When mainstream media journalists all start singing from the same hymn sheet, using literally the same scripts, your bullshit detectors should flip right into the red.

Ditto, politicians.

So, when both journalists and politicians (not to mention their bureaucratic lackeys) around the Western world are all suddenly parroting the same talking point — “the biggest threat is the far right!” — you better believe there’s something happening here. And what it is, is exactly clear: lies and propaganda.

This isn’t, of course, to say that the far right — the real far right, not the media-political class’ imaginary “far right”, which is everyone slightly to the right of Engels and Marx — isn’t any kind of threat. There are indeed some nutters bent on mayhem out there. A small number of them actually commit acts of extreme violence that deserve nothing but condemnation.

But it wasn’t the far right who staged hundreds of violent riots across America last summer. It wasn’t the far right who recently attempted to assassinate a US Supreme Court justice. It also wasn’t the far right who rioted, burned and bombed their way across Sweden. The far-right isn’t responsible for some 70% of global terrorism. In the last 30 years of terror incidents in Australia, just one perpetrator was right-wing.
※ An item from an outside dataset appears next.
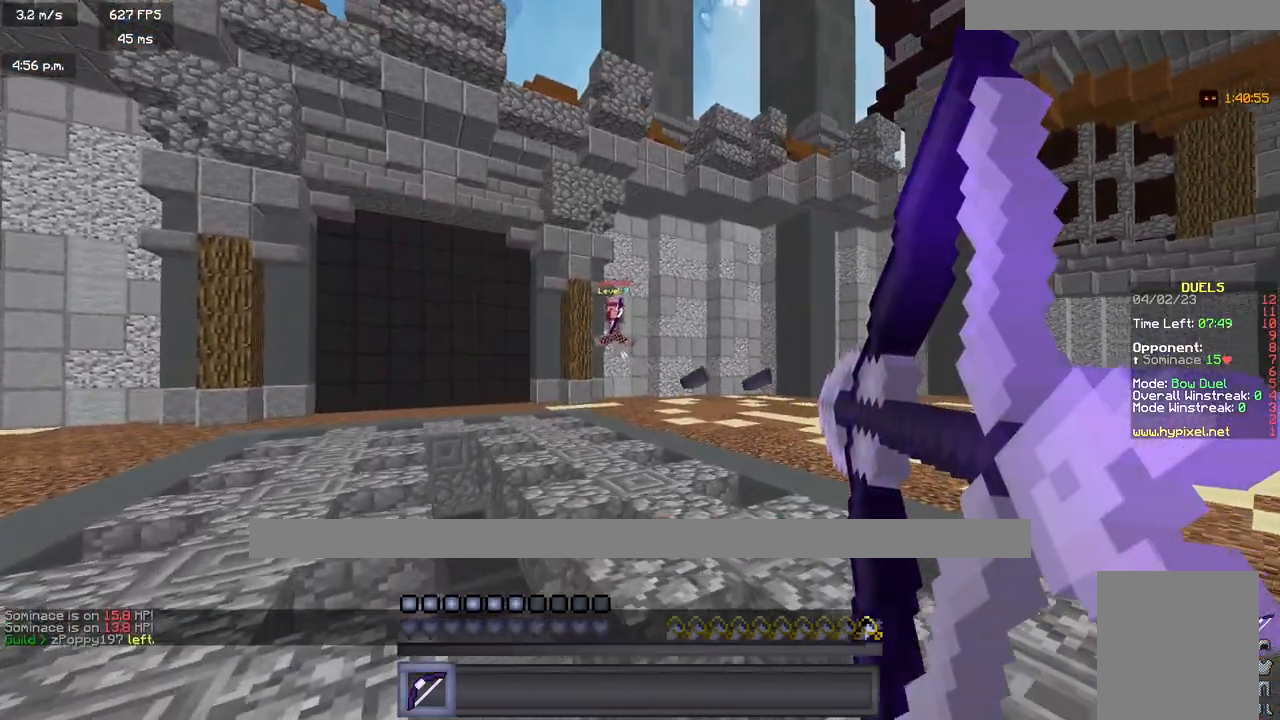
{"keys": ["d", "w"], "mouse": ["right"], "events": [[317, "mouse_right", "up"], [433, "w", "down"], [467, "mouse_right", "down"]]}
Yet, that’s not what the powers that be want you to believe.

For the last couple of decades, we have been accustomed to think of all extremism — at least, in societies like our own — as being right-wing; and more recently, by extension, of all right-wing thought as extremist. Certainly there are right-wing extremists, some of them violent.

But only a failure to observe, or a wilful ideological blindness, would prevent us from recognising the danger of left-wing extremism, which having been in the ascendency for a number of decades, and having developed the force of orthodoxy and thus become invisible, is all the more dangerous.

Part of the problem is not only that the left is the agenda-setting Establishment, but that the left has drifted so far left, that what just a decade ago would have been the sensible centre, if not the moderate left, is today howled down as “far-right extremism”.

Take any traditional but mildly conservative notion, such as that there might need to be some limits on immigration, or that marriage is an estate to be entered into by a man and woman. Twenty years ago, you could have a discussion about these topics; today a reasonable person might be afraid of confessing to such ideas in public, in case their employer summons them to a meeting with the HR people.

And on the other hand, there seems to be no left-wing idea that is too extreme to be taken seriously.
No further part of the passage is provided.